To be honest, it astounds me that tripe like this gets clicked on, read and paid for. There isn’t a single thing of note here.
But, such is the world of news and writing. The unimaginative jostles with the trite, the run-of-the-mill nudges the novel aside, while a few pieces of inspired writing sprinkles its splendor on the web.
There are some mechanics whose work I admire. They have an orderliness about them. They take out things packed in 30 mm space, spread it out over 100 sq metres and put them back in 30 mm with minimum fuss and mess. I have always admired such souls of toil. So, when the father and daughter were pandering upstairs with a laptop lying open on the desk, I went up a couple of times partly out of curiosity and partly to keep the toddler son away from the table. (The son thinks he is helping out on the task and gets sorely disappointed when told that he can’t place his toy cars on that convenient hole inside the laptop where the hard disk used to reside. ) Halfway through the task, I saw the pair of them chattering about something and come downstairs. “Commencing after lunch!” said the mechanics. “But you just had coffee and chocolate milk!” said I. This was received with a chuckle and no retort. A moment later, the pair of them switched on the Television.

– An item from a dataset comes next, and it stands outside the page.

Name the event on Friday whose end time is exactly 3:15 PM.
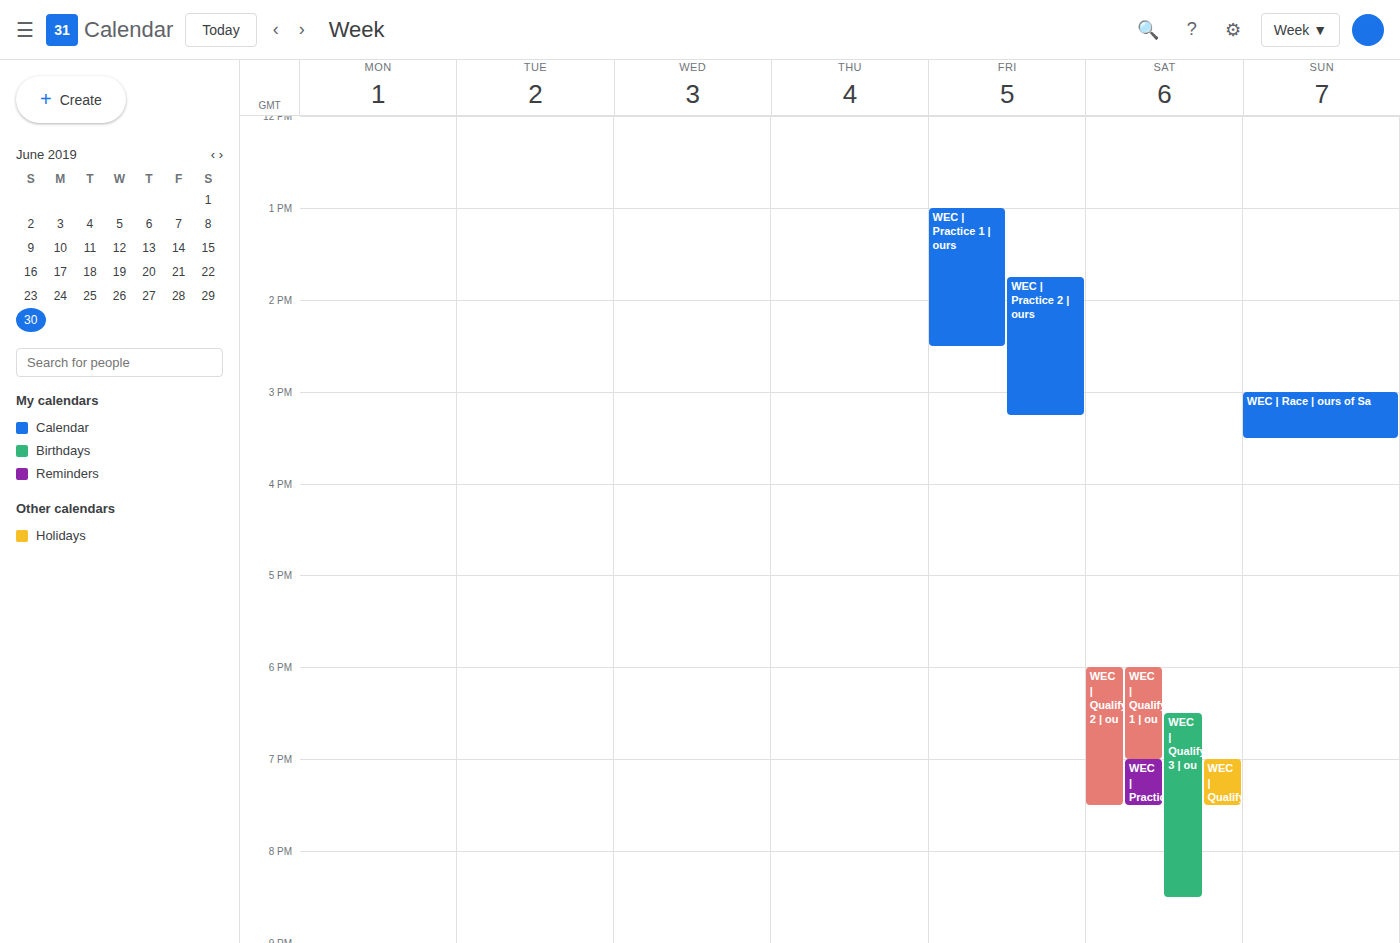
"WEC | Practice 2 | ours"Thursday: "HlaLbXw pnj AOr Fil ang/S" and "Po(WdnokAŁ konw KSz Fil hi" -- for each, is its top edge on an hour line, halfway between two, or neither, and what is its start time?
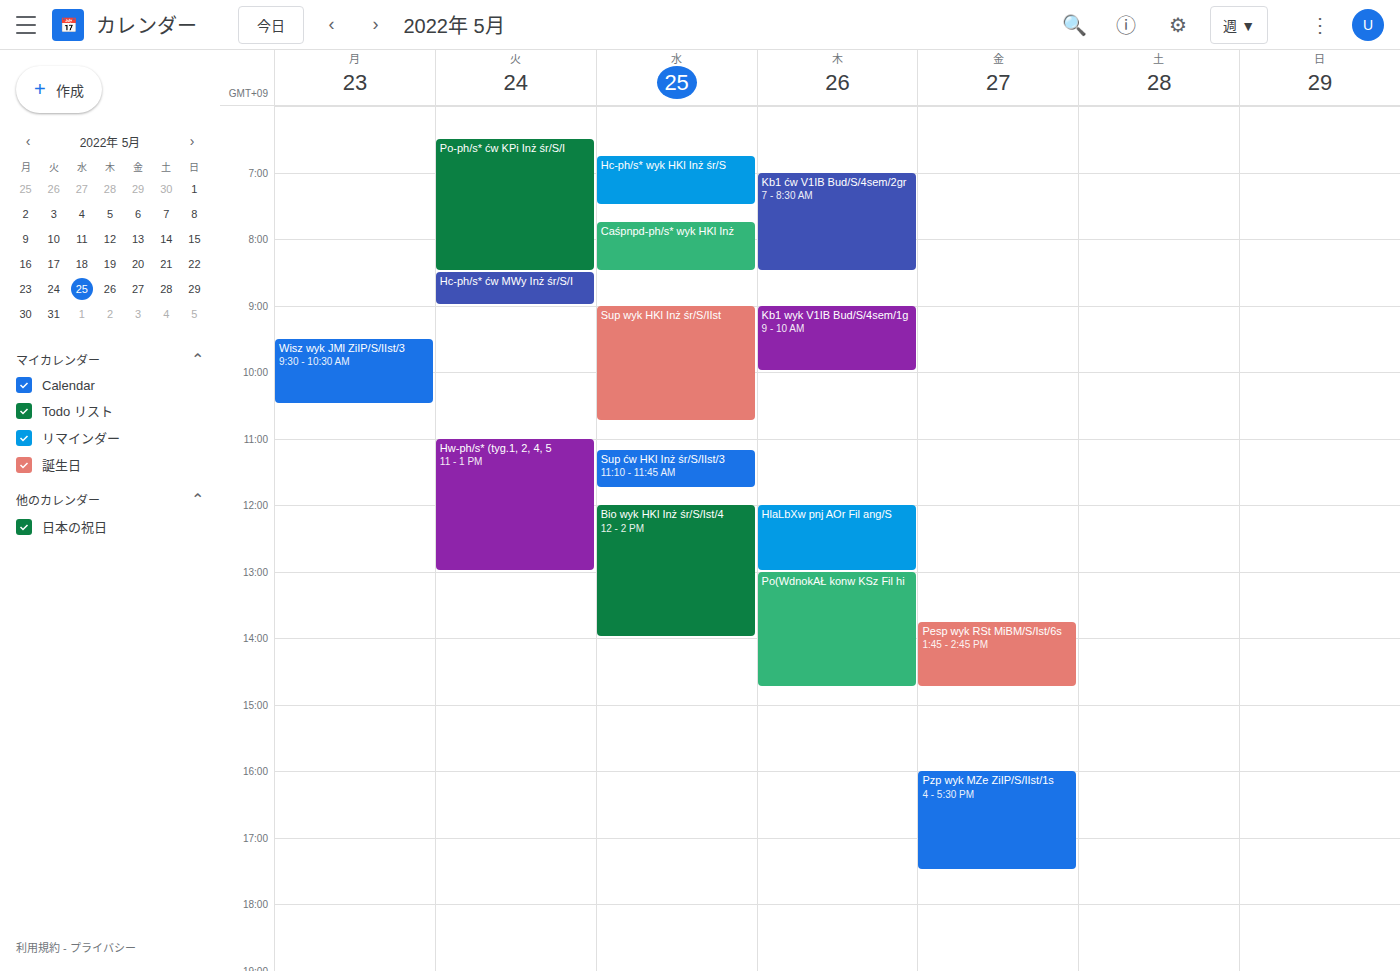
"HlaLbXw pnj AOr Fil ang/S": 12:00, exactly on the 12:00 line. "Po(WdnokAŁ konw KSz Fil hi": 13:00, exactly on the 13:00 line.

“Going to watch Television? “ I asked in that tone that mildly encourages one to finish up the laptop work. Among other things I was worried that a small thing will go astray and I will be called upon to get down on all fours and search.
“TV Amma. Not television. Television sounds so formal and then you don’t feel like relaxing with it.”
“Well, what happened to the laptop?” I asked.
“We watched a you-tube video on how to do it Amma. Relax. So, I know everything. We just could not do it because Appa wants to take another backup of the disk now.”
I launched into what I call my Science Teacher mode. “You can learn more by doing than by watching you-tube videos. “ I went on in this vein for a few sentences, and then let the thing rest.
A few days later, I caught her again and told her about the Science experiments that the President lauded, and how these children had taken simple problems and solved them.
It was a lovely afternoon chat, and I asked her what I could do to help her along in her ambition to become a biologist.
“You can buy me a pet!” said she before I had completed my sentence.
“WHAT?!”
“What amma? You just said that I will learn more by doing than by reading books or watching documentaries. So, in order for me to become a biologist, I think a pet would help me nicely. Maybe a dog, or a duck or a parrot.”
“I like snake.” said the toddler son playing with his toy cars.